> [Task to carry out]
In the listing below, find the line that contains "<!-- street labels -->" and the line that contains "<!-- scale -->". Quote both and every line between them, exactly, and nothing more.

> [Entries shown]
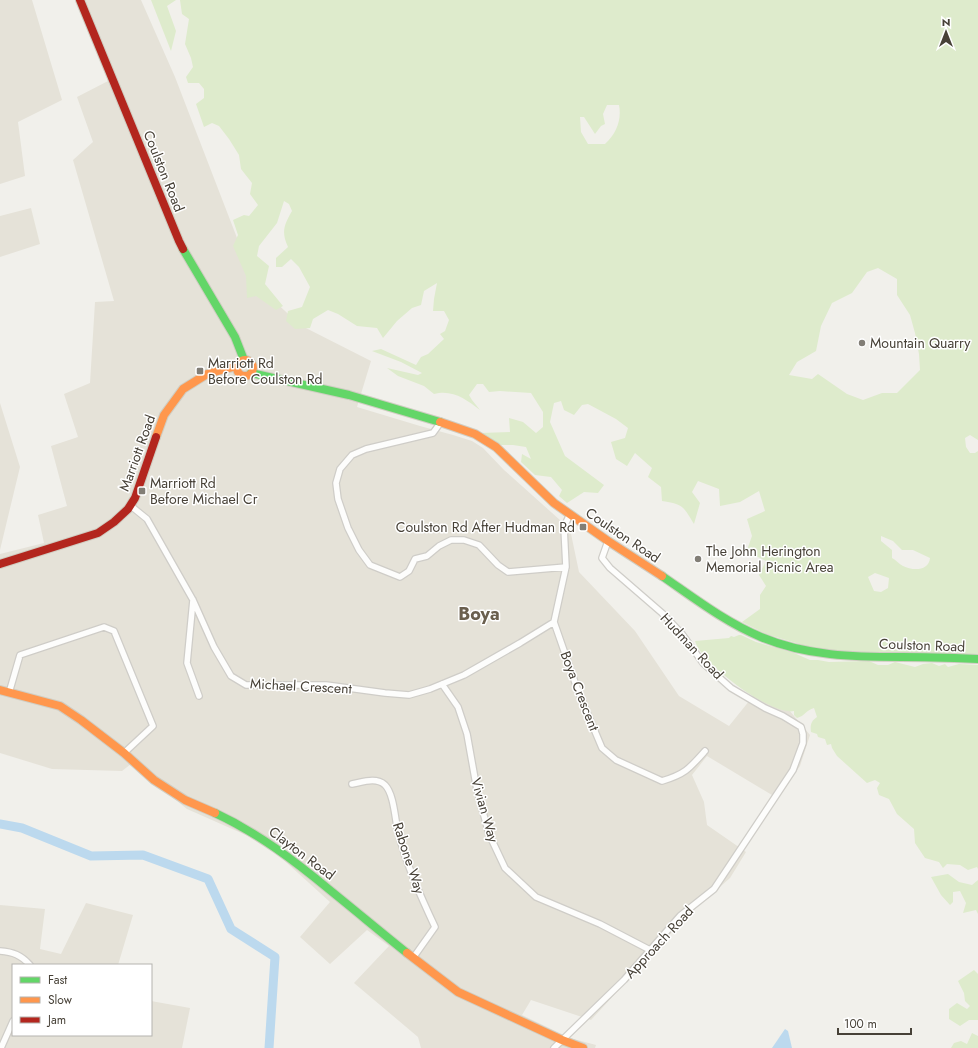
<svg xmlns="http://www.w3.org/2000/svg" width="978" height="1048" font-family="Jost,sans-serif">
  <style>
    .residential { fill: #e5e2d8 }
    .green { fill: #deebcc; fill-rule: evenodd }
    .water { fill: #bcd9ee }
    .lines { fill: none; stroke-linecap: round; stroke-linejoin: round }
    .river { stroke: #bcd9ee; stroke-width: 9 }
    .street-casing { stroke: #cfcdc8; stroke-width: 8 }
    .fast-casing { stroke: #d0cdc2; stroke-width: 10 }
    .slow-casing { stroke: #d0cdc2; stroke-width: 10 }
    .jam-casing { stroke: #d0cdc2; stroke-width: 10 }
    .street { stroke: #fdfdfc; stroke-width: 5.5 }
    .fast { stroke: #63d668; stroke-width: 8 }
    .slow { stroke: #ff974d; stroke-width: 8 }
    .jam { stroke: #b3261e; stroke-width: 8 }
    .poi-dot { fill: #827e76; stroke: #fff; stroke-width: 1.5 }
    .labels { text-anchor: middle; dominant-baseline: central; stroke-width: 3; stroke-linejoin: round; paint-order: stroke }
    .street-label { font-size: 14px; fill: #474137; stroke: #fff }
    .poi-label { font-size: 14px; fill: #474137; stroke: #fff; text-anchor: start }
    .district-label { font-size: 18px; font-weight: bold; fill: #6a5f4e; stroke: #fff }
  </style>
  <rect width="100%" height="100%" fill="#f1f0eb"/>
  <!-- residential -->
  <path class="residential" d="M0 0H32L62 100 18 122 25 176 0 184Z
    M77 0H141L175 77 254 282 300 325 371 361 357 407 420 426 453 435 472 441 483 448 504 470 570 529 579 572 635 631 679 696 729 726 754 695 789 710 810 735 800 766 777 798 707 756 692 775 704 802 707 825 746 852 730 878 686 917 591 1020 531 1000 522 1015 570 1038 596 1045 595 1048H421L418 1037 354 983 389 946 367 930 330 964 300 937 330 902 266 844 187 809 131 764 122 771 52 769 0 753V554L44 543 38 515 67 506 51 446 78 437 64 394 90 383 95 302 114 301 73 160 93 142 77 97 110 80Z
    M31 208 40 244 0 257V216Z
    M0 403 20 467 0 550Z
    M86 903 133 915 118 965H13V1035H151V1001L190 1008 182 1048H0V905L45 909 40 949 61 954Z"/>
  <!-- green -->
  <path class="green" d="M151 0H176L167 6 176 31 171 51Z
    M180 0H978V440L970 435 965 438 966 447 970 453H975L978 451V656L909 655 816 649 766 634 742 622 760 609V595L766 586 759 575 766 561 756 556 746 553 752 536 747 519 765 511 759 491 740 502 720 506 719 489 698 481 692 492 700 503 694 524C683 506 683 504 662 501L661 487 648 477 652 468 635 453 627 466 616 459 611 442 625 438 628 428 616 419 588 404 582 405 574 415 564 410 561 401 554 403 550 422 565 456 604 485 598 493 584 492 567 503 559 496 562 490 551 477 535 475 521 462 522 454 531 459 526 447 513 445H501L480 433 510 432 509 418 523 422 536 433 543 427V412L531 393 500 391 489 392 483 384H477L469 395 472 400 480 410C466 399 452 389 434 394L424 386 398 376 387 368 418 375 422 373 401 362 372 351 381 349 416 365 421 357 428 354 444 339 440 334 445 331 449 320 444 311H433L434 299 437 283 424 291 421 305 412 308 397 321 383 338 377 328 357 326 338 314 328 310 313 319 310 328 295 329 286 321 288 311 302 307 310 287 299 267 291 259 282 267H276V258L288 247C281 232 284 225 292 211L289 204 284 201 277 223 259 246 257 256 269 266 265 284 283 306 276 310 256 296 247 298 246 276 233 246 238 235 233 220 244 215 249 216 258 205 250 194 252 183 241 169 239 155 229 139 219 126 212 123 204 127 196 104 204 98V89L199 83H188L186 77 193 67 191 58 185 44 189 19 182 14ZM607 105H619C622 120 616 134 605 144H588L581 132 580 117H584L595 134 601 126 605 124 603 114ZM878 268 897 279V295L910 315 915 333 919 354 920 370 897 393H882L863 400 847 394 818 374 812 379 789 375 797 362 816 351 821 326 832 303 852 293 867 272ZM881 536 893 541 902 550H913L930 558C929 571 913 571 903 566 899 564 896 560 892 558V550L881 541ZM875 573 889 578 888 588 881 592 874 591 868 577Z
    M739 635H741L756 642 794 653 810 660H818L829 662 869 661 878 665H888L895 662 915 667 923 664 932 663 939 666 945 664 948 667 959 664 978 665V869L977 867 968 870 960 865 947 864 943 868 939 862 925 858 915 843 914 829 897 814 889 799 879 795 877 788 880 783 875 780 867 783 837 756 832 748 831 744 827 745 825 739 818 737 817 734 811 732C810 725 811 721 817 717L814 708C806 710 805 716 797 718L794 715V711C792 711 790 712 788 711 765 710 701 663 695 641L729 638 731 636 734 637Z
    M948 874 959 882 972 885 978 880V914L976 910 963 913 966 903 960 891 953 892V902L950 905 941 895 931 877Z
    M974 970 978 974V1020H969L960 1026 949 1019V1009L957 1003 967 1009 970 1006 965 1001 964 993 958 981Z
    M972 1033 978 1036V1048H951L954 1043 961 1041 967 1044Z"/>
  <!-- water -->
  <path class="water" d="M785 1029 788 1031 792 1048H772Z"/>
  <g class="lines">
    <!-- river -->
    <path class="river" d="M0 824 22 828 91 856 143 855 208 879 231 929 275 957 269 1048"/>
    <defs>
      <path id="street" d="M441 422 433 433 366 449 352 455 340 469 336 483 338 499 348 528 359 550 370 565 400 577 409 571 415 559 427 556 439 546 451 540H464L479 545 498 565 508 572 566 567
        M131 506 147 519 193 600 214 647 231 676 246 685H326L385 693 409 695 430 689 464 675 520 643 554 622
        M570 514 564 527 566 567 554 622 578 691 602 748 616 760 662 781C685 774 689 769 705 751
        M193 600 187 663 199 696
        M442 684 458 707 467 734 477 790 489 834 505 868 536 897 600 924 650 950
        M9 693 20 655 104 627 114 631 153 726 124 753
        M352 784C363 782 376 777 385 785 394 794 395 819 398 832 407 866 420 895 435 927L413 958
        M0 951C13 952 21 955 30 965
        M1 1048 13 1021
        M554 1048 624 980 680 916 714 889 793 770 803 743V734L801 727 783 716 765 708 731 688 703 663 682 634 662 613 610 568 602 558 608 541"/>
      <path id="fast" d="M183 249 235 337 244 360
        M251 373 349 395 440 422
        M662 576C694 598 725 622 761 637 806 656 854 657 902 657 927 657 953 658 978 659
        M215 813C258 833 295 861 331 891 357 912 382 933 407 953"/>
      <path id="slow" d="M237 368a8 8 0 1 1 16 0a8 8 0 1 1-16 0Z
        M440 422 475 434 496 447 554 503 608 541 662 576
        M156 437 164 415 183 389 207 374 237 366
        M0 690 60 706 81 720 124 753 154 780 185 800 215 813
        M407 953 458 992 562 1040 583 1048"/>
      <path id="jam" d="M80 0 179 241 183 249
        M0 564 98 533 114 522 128 509 135 498 156 437"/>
    </defs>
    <!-- street casing -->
    <use href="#street" class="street-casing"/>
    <!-- fast casing -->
    <use href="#fast" class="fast-casing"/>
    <!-- slow casing -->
    <use href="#slow" class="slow-casing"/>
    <!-- jam casing -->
    <use href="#jam" class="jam-casing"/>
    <!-- street -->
    <use href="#street" class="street"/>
    <!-- fast -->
    <use href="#fast" class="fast"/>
    <!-- slow -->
    <use href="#slow" class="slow"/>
    <!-- jam -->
    <use href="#jam" class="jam"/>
  </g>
  <!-- markers -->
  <g class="poi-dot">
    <circle cx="862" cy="343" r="4"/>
    <rect x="196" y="367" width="8" height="8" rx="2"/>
    <rect x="138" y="487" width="8" height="8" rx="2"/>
    <rect x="579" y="523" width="8" height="8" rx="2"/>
    <circle cx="698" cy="559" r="4"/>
  </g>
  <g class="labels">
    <!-- street labels -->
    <g class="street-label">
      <text transform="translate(164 171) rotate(68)">Coulston Road</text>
      <text transform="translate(137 453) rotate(-70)">Marriott Road</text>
      <text transform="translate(623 535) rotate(34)">Coulston Road</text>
      <text transform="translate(922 645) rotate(2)">Coulston Road</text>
      <text transform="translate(692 646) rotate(47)">Hudman Road</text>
      <text transform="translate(301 686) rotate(3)">Michael Crescent</text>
      <text transform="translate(580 691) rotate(69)">Boya Crescent</text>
      <text transform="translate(485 810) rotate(74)">Vivian Way</text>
      <text transform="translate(302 853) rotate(37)">Clayton Road</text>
      <text transform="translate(409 858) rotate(72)">Rabone Way</text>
      <text transform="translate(659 942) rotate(-47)">Approach Road</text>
    </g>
    <!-- poi labels -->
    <g class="poi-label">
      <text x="870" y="343">Mountain Quarry</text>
      <text x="208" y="363">Marriott Rd<tspan x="208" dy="16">Before Coulston Rd</tspan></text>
      <text x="150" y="483">Marriott Rd<tspan x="150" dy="16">Before Michael Cr</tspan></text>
      <text x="575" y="527" text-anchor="end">Coulston Rd After Hudman Rd</text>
      <text x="706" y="551">The John Herington<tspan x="706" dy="16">Memorial Picnic Area</tspan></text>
    </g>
    <!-- district labels -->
    <g class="district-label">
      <text x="479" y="614">Boya</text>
    </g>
  </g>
  <!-- legend -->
  <rect x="12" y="964" width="140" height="72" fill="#ffffff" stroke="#b5b3af"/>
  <rect x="20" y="977" width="20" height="6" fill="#63d668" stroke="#b5b3af"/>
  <text x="48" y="984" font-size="12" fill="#474137">Fast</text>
  <rect x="20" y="997" width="20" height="6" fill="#ff974d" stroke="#b5b3af"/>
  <text x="48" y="1004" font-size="12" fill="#474137">Slow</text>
  <rect x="20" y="1017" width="20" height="6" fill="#b3261e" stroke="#b5b3af"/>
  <text x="48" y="1024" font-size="12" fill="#474137">Jam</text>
  <!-- north arrow -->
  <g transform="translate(946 32)" stroke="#ffffff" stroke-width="3" paint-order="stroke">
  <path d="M0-3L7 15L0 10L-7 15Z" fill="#474137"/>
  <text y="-6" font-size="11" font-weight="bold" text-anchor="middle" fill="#474137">N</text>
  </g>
  <!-- scale -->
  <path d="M838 1028v6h73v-6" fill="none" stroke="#474137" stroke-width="2"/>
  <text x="844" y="1028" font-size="12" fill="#474137" stroke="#ffffff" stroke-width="3" paint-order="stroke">100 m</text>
</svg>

> [Solution for this problem]
    <!-- street labels -->
    <g class="street-label">
      <text transform="translate(164 171) rotate(68)">Coulston Road</text>
      <text transform="translate(137 453) rotate(-70)">Marriott Road</text>
      <text transform="translate(623 535) rotate(34)">Coulston Road</text>
      <text transform="translate(922 645) rotate(2)">Coulston Road</text>
      <text transform="translate(692 646) rotate(47)">Hudman Road</text>
      <text transform="translate(301 686) rotate(3)">Michael Crescent</text>
      <text transform="translate(580 691) rotate(69)">Boya Crescent</text>
      <text transform="translate(485 810) rotate(74)">Vivian Way</text>
      <text transform="translate(302 853) rotate(37)">Clayton Road</text>
      <text transform="translate(409 858) rotate(72)">Rabone Way</text>
      <text transform="translate(659 942) rotate(-47)">Approach Road</text>
    </g>
    <!-- poi labels -->
    <g class="poi-label">
      <text x="870" y="343">Mountain Quarry</text>
      <text x="208" y="363">Marriott Rd<tspan x="208" dy="16">Before Coulston Rd</tspan></text>
      <text x="150" y="483">Marriott Rd<tspan x="150" dy="16">Before Michael Cr</tspan></text>
      <text x="575" y="527" text-anchor="end">Coulston Rd After Hudman Rd</text>
      <text x="706" y="551">The John Herington<tspan x="706" dy="16">Memorial Picnic Area</tspan></text>
    </g>
    <!-- district labels -->
    <g class="district-label">
      <text x="479" y="614">Boya</text>
    </g>
  </g>
  <!-- legend -->
  <rect x="12" y="964" width="140" height="72" fill="#ffffff" stroke="#b5b3af"/>
  <rect x="20" y="977" width="20" height="6" fill="#63d668" stroke="#b5b3af"/>
  <text x="48" y="984" font-size="12" fill="#474137">Fast</text>
  <rect x="20" y="997" width="20" height="6" fill="#ff974d" stroke="#b5b3af"/>
  <text x="48" y="1004" font-size="12" fill="#474137">Slow</text>
  <rect x="20" y="1017" width="20" height="6" fill="#b3261e" stroke="#b5b3af"/>
  <text x="48" y="1024" font-size="12" fill="#474137">Jam</text>
  <!-- north arrow -->
  <g transform="translate(946 32)" stroke="#ffffff" stroke-width="3" paint-order="stroke">
  <path d="M0-3L7 15L0 10L-7 15Z" fill="#474137"/>
  <text y="-6" font-size="11" font-weight="bold" text-anchor="middle" fill="#474137">N</text>
  </g>
  <!-- scale -->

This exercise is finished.